Up to and including the line with "A 6 months signed", copy the records below exactly from their first line.

# # # #

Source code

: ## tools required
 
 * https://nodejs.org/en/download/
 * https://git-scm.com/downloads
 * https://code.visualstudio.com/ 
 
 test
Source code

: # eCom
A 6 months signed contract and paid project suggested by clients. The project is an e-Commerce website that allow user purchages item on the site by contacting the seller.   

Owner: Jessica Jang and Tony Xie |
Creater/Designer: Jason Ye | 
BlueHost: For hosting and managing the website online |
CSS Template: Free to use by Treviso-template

# # # #

▶ _Problem solution_
Source code

: ## tools required
 
 * https://nodejs.org/en/download/
 * https://git-scm.com/downloads
 * https://code.visualstudio.com/ 
 
 test
Source code

: # eCom
A 6 months signed contract and paid project suggested by clients. The project is an e-Commerce website that allow user purchages item on the site by contacting the seller.   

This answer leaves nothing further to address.